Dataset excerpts
────────────────────────────────────────

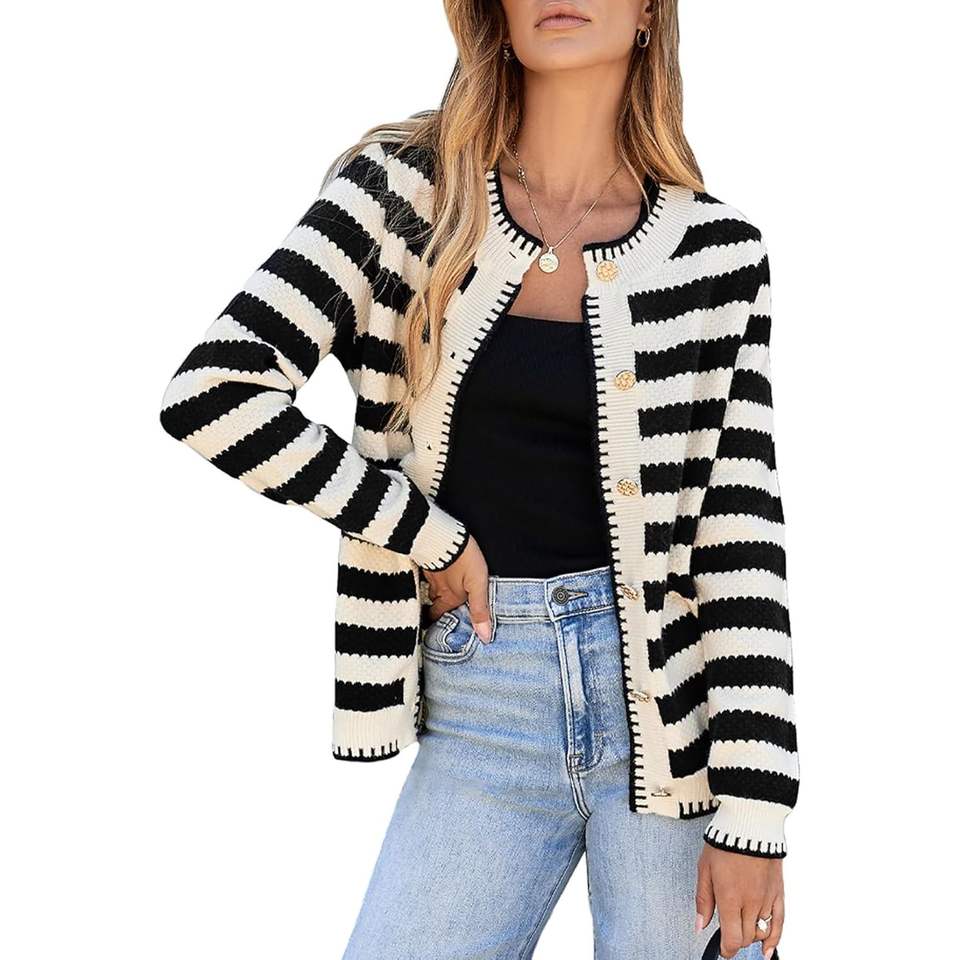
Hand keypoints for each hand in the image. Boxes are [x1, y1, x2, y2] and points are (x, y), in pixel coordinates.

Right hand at [423, 535, 491, 642]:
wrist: (447, 537)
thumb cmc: (465, 560)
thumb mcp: (478, 585)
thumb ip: (480, 610)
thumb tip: (485, 637)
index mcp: (449, 597)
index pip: (438, 616)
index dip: (438, 621)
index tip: (439, 624)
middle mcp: (437, 589)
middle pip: (433, 603)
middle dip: (436, 606)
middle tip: (441, 608)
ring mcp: (431, 574)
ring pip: (431, 587)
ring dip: (436, 589)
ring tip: (444, 588)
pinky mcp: (428, 560)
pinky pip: (429, 573)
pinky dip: (433, 574)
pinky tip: (439, 569)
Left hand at [695, 844, 783, 958]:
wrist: (749, 825)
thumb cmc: (724, 844)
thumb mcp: (704, 869)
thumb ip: (703, 900)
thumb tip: (700, 925)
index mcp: (730, 897)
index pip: (732, 939)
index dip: (726, 949)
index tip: (722, 949)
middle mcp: (751, 902)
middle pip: (746, 937)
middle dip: (735, 939)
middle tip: (727, 932)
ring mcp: (766, 899)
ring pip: (761, 932)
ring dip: (750, 936)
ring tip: (742, 930)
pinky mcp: (778, 892)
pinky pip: (779, 923)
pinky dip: (774, 939)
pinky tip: (767, 949)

────────────────────────────────────────

(Brief)
Reproduce, with both ends included, the lines from the one holding "index dip: (438, 621)" to the end of the records above.

(Exercise solution)
index dip: (438, 621)
index tip: (439, 624)
middle mcp: (437, 589)
middle pip: (433, 603)
middle dip: (436, 606)
middle tip: (441, 608)
ring mcp: (431, 574)
ring pip: (431, 587)
ring dip: (436, 589)
ring tip: (444, 588)
pinky mcp: (428, 560)
pinky pip: (429, 573)
pinky dip: (433, 574)
pinky tip: (439, 569)
Left hand at [695, 844, 783, 958]:
wrist: (749, 825)
thumb cmc: (724, 844)
thumb mcp: (704, 869)
thumb ip: (703, 900)
thumb tip: (700, 925)
index mcp: (730, 897)
index pip: (732, 939)
index dip: (726, 949)
index tip: (722, 949)
middle mcp: (751, 902)
middle pip: (746, 937)
middle dip: (735, 939)
middle tip: (727, 932)
ring mcp: (766, 899)
ring pip: (761, 932)
ring dip: (750, 936)
ring tip: (742, 930)
pinky mcp: (778, 892)
pinky pip: (779, 923)
pinky dip: (774, 939)
pinky tip: (767, 949)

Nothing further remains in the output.